Above all, the king let them preach. This was key: Augustine had in mind more
than the conversion of a king: he wanted to set up an English church on the Roman
model, with ties to the pope and a clear hierarchy. Successful in his work of
evangelization, he divided England into territorial units (dioceses) headed by an
archbishop and bishops. Augustine himself became the first archbishop of
Canterbury. There he set up the model English ecclesiastical complex: a cathedral, a
monastery, and a school to train young clerics.
There was nothing easy or quick about the conversion of England to the Roman
brand of Christianity. Christian traditions there clashed over matters as large as the
organization of the church and as seemingly small as the date of Easter. Everyone
agreed that they could not be saved unless they observed the day of Christ’s
Resurrection properly and on the right date. But what was the right date? Each side
was wedded to its own view. A turning point came at the Synod of Whitby, organized
in 664 by the Northumbrian King Oswy to decide between the Roman and Irish
dates. When Oswy became convinced that Rome spoke with the very voice of Saint
Peter, the heavenly doorkeeper, he opted for the Roman calculation of the date and
embraced the Roman church as a whole.
The pull of Rome—the symbol, in the new view, of the Christian religion itself—
was almost physical. In the wake of Whitby, Benedict Biscop, a Northumbrian
aristocrat-turned-abbot and founder of two important English monasteries,
Wearmouth and Jarrow, made numerous arduous trips to Rome. He brought back
books, saints’ relics, liturgical vestments, and even a cantor to teach his monks the
proper melodies in a time before written musical notation existed. A century later, the
Anglo-Saxon monk Wynfrith changed his name to the more Roman-sounding
Boniface (672/675–754) after he went to Rome to get a commission from Pope
Gregory II (715–731) to preach the Word to people living east of the Rhine. Though
they were already Christian, their brand of Christianity was not Roman enough for
Saint Boniface.
As Roman culture confronted Anglo-Saxon, the results were particularly eclectic.
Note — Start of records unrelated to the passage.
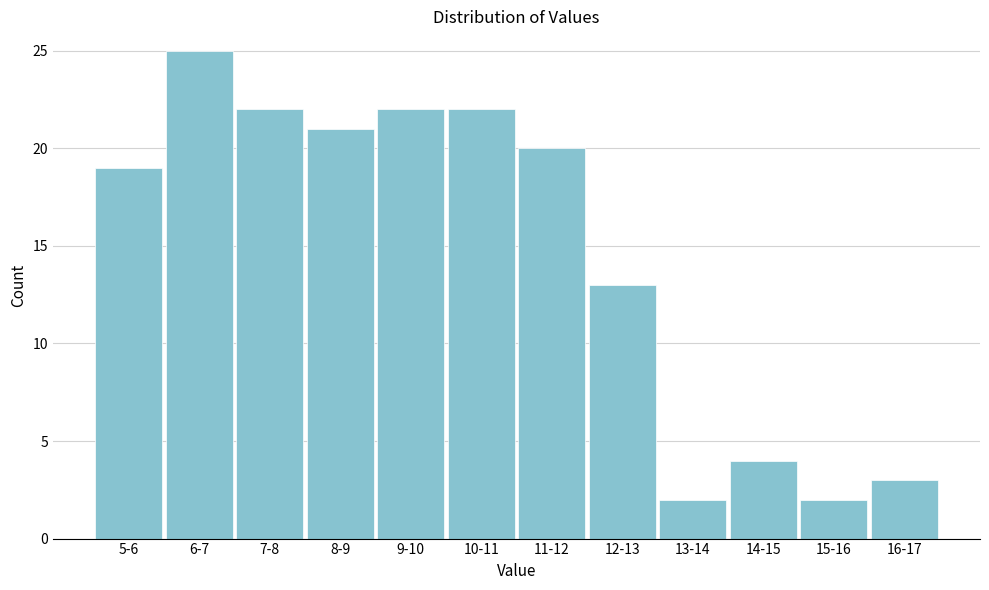

Reading right to left, what are all the values shown in this chart?

16-17=3	15-16=2	14-15=4	13-14=2	12-13=13	11-12=20	10-11=22	9-10=22	8-9=21	7-8=22	6-7=25	5-6=19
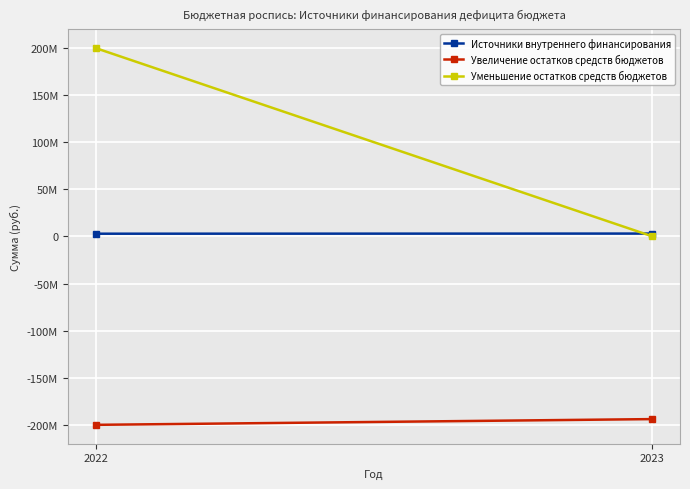

Reading left to right, extract all data points from this chart.

Источники внутреннего финансирования: 2928000.0	3069000.0
Увеличение остатков средств бюджетов: -199400000.0	-193327400.0
Уменьшение остатков средств бюджетов: 199400000.0	191792.4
This is best seen in the visual arts. The Anglo-Saxons, like other barbarian (and,
indeed, Celtic) tribes, had artistic traditions particularly well suited to adorning flat
surfaces. Belt buckles, helmet nose-pieces, brooches, and other sorts of jewelry of
the rich were embellished with semi-precious stones and enlivened with decorative
patterns, often made up of intertwining snake-like animals. A particularly fine
example is a buckle from Sutton Hoo (see Plate 2.4), perhaps the greatest
archaeological find from the Anglo-Saxon period.